_Exercise task 1_. In the Shiraz travel account, which hostel did the travelers end up staying at?
_Exercise task 2_. Pick up the Shiraz travel account after its last sentence and keep writing in the same voice.

Shiraz ended up being our favorite city in Iran and definitely a city we would recommend for anyone. Even if it was the only city to visit in Iran. Shiraz has it all.
Bargaining skills and patience is the limit :). There are many charming, traditional houses around the city center and some of them are open for bargaining. We came to Shiraz in the evening, tired and dirty so our patience was a bit low. We visited 3 places and after in the last the staff asked “if the price was really that important”, we thought that the next place just had to be a score. Thankfully it was. Golshan Traditional hostel was all we were looking for. Beautiful courtyard, neat room, friendly staff and an owner who knows how to bargain. From there our journey in and out of Shiraz started.
The Pink Mosque
It’s the mosque we saw in every guide book, on every web page and every list. We knew skipping it would be not seeing the Eiffel Tower in Paris. The color patterns created on the floor by rays of sun creeping through stained glass windows made it the number one attraction in Iran.

_Raw data_.
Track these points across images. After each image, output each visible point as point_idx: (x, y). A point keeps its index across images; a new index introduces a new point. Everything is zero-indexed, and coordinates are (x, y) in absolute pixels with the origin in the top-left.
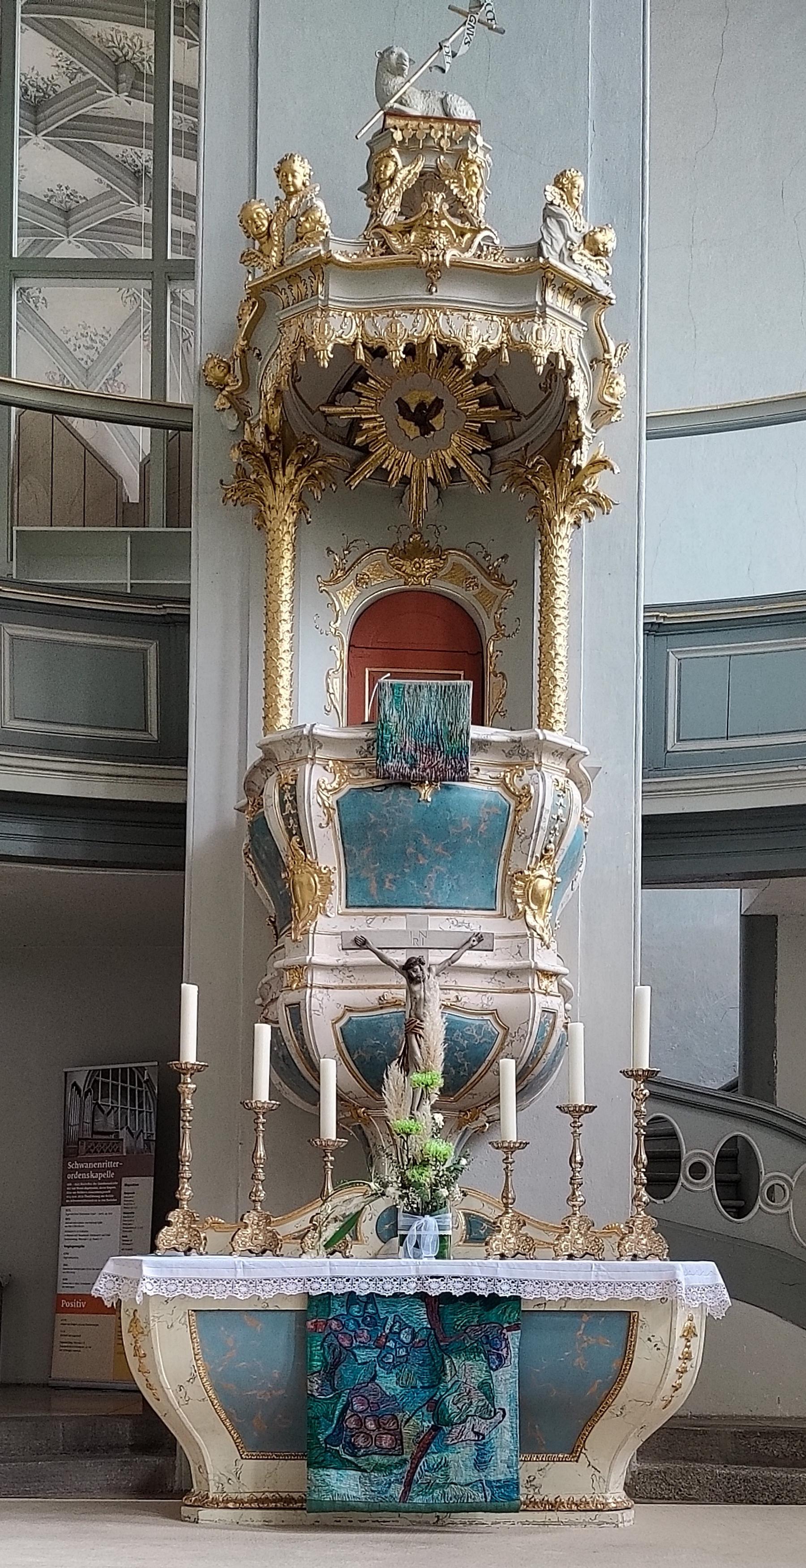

_Exercise output 1_. Golshan Traditional hostel.

_Exercise output 2_.
Before our staff even woke up, before most tourist would even think to wake up, we were already there. To our surprise we were not the only ones and the hall was actually much smaller than we thought. I guess wide angle lenses did a good job on all these pictures we have seen. For Iran it was really rather crowded in there. All the people were posing to replicate all the shots they have already seen so many times. Selfie sticks were flying everywhere and tripods were just on every corner. Disappointed we went outside and discovered that the courtyard was actually way nicer. Empty, underappreciated, it was all for us. In the pond the reflection of the whole facade was just stunning, not to mention the play of colors. Pink, purple and a bit of blue, the colors we have seen so much all over the place. But only inside… The country of boring outsides and mosaic, playful insides.
The Vakil Mosque
The most “different” of them all, Vakil mosque except for the traditional courtyard and facades has a massive hall with 48 pillars. Although build in 18th century, it was given the finesse of floral tiles by Qajar dynasty in the 19th century. Actually the most spectacular sites we saw were either built or given this extra touch in the same period.
The Persian Empire
Iranians don’t speak Arabic and they definitely don’t identify themselves as Arabs. If mistaken they are probably as offended as a Dutch taken for a German. To see the magnitude and the power of the Empire we went to Persepolis and Necropolis. It was probably the only sight that we knew about when we previously thought about Iran and we were rather surprised that it didn’t attract the crowds that much. We could wonder around for hours to discover every corner of what once used to be a ceremonial capital without big groups unloaded from buses.
Even today the preservation of columns, stone work and massive tombs is just breathtaking. No wonder Iranians are very proud of that period. They had the power, they actually proudly paid to all of their workers and they included all of the conquered nations in sculptures and in the Gate of All Nations. Very smart idea to keep all the people happy and in peace.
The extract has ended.